| EXERCISE DETAILS |
Task for the records below: please copy exactly, and only, the lines from the one containing "focal_35mm: 66" to the last line, both included, leaving out the pictures.

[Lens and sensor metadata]
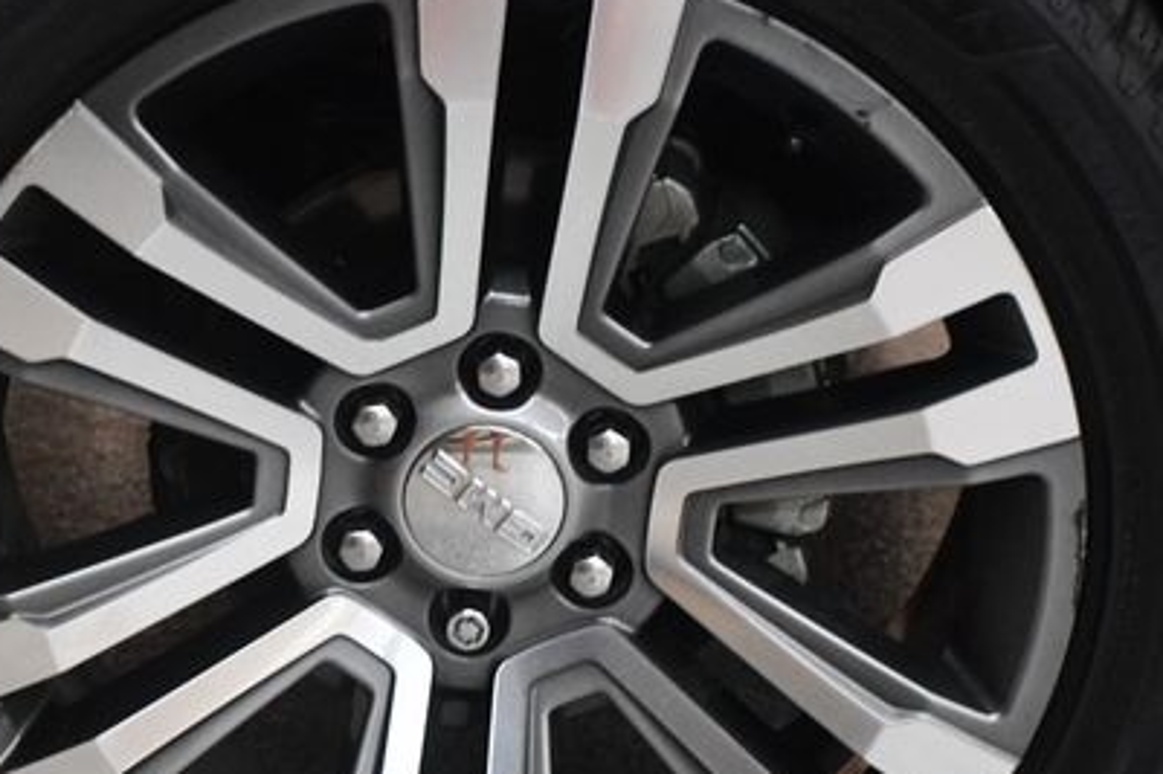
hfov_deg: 17.8
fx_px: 3713
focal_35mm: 115
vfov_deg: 11.9
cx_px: 421
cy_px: 507
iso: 3200
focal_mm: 48
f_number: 4.5
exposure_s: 1/100
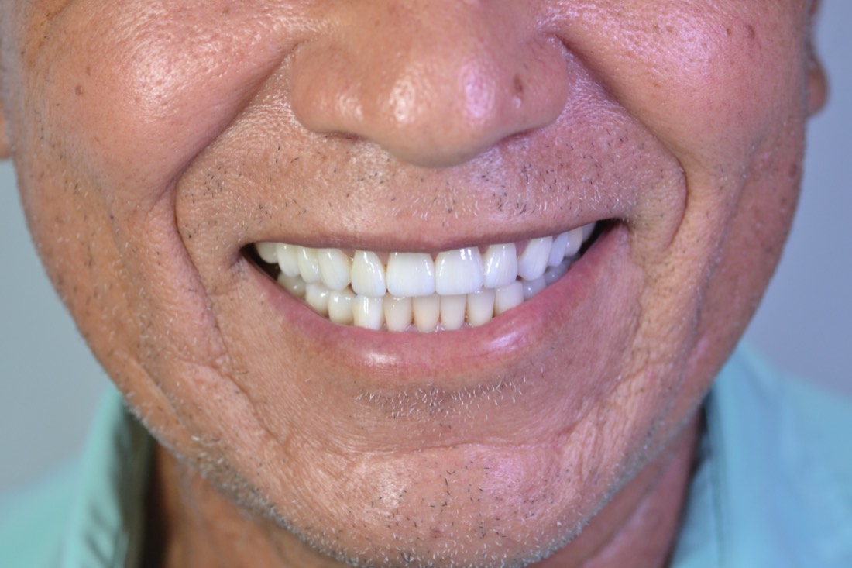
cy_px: 284
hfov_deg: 13.7
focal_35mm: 150
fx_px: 3549
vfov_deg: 9.1
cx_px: 426
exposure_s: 1/125
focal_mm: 100
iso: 800
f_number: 5.6
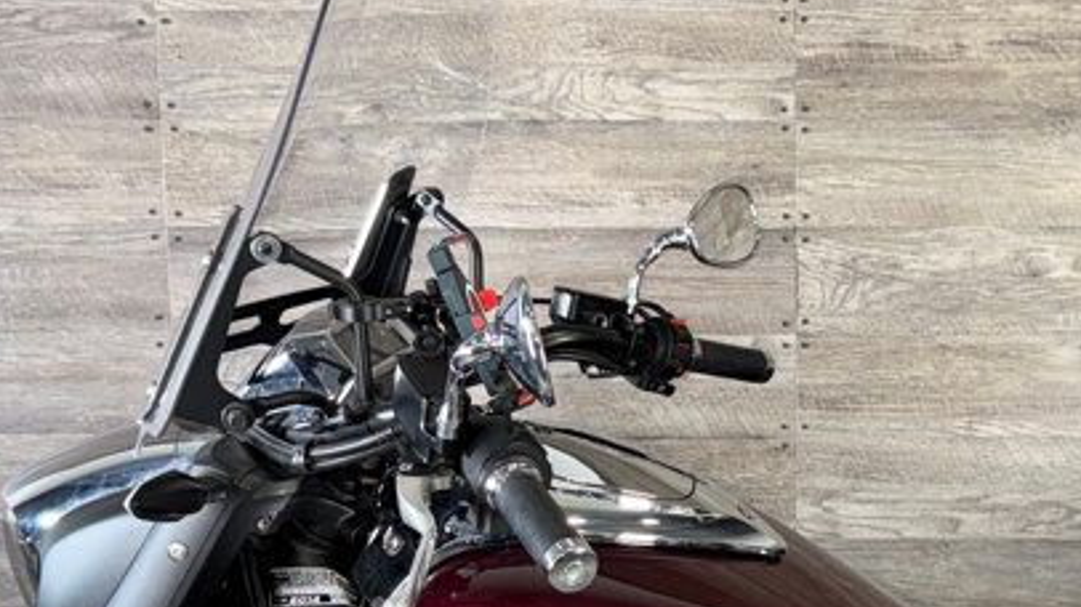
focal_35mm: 66
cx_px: 807
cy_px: 490
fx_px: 1891
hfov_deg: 31.4
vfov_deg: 18.1
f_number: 1.78
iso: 64
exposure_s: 1/30
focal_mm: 6.76
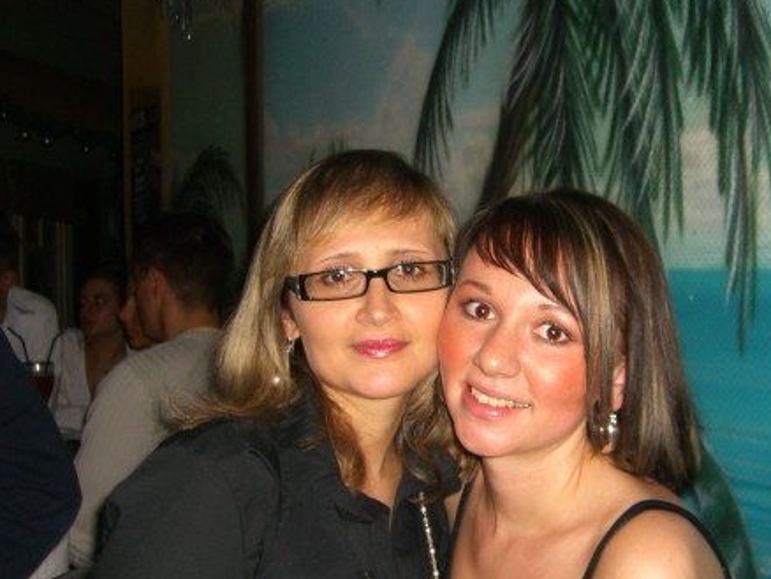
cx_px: 512
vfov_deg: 28.0
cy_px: 341
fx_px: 1159
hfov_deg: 36.4
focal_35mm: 52
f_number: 2.8
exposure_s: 1/60
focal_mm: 7.9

| WORKED SOLUTION |
focal_35mm: 66
cx_px: 807
cy_px: 490
fx_px: 1891
hfov_deg: 31.4
vfov_deg: 18.1
f_number: 1.78
iso: 64
exposure_s: 1/30
focal_mm: 6.76
cx_px: 512
vfov_deg: 28.0
cy_px: 341
fx_px: 1159
hfov_deg: 36.4
focal_35mm: 52
f_number: 2.8
exposure_s: 1/60
focal_mm: 7.9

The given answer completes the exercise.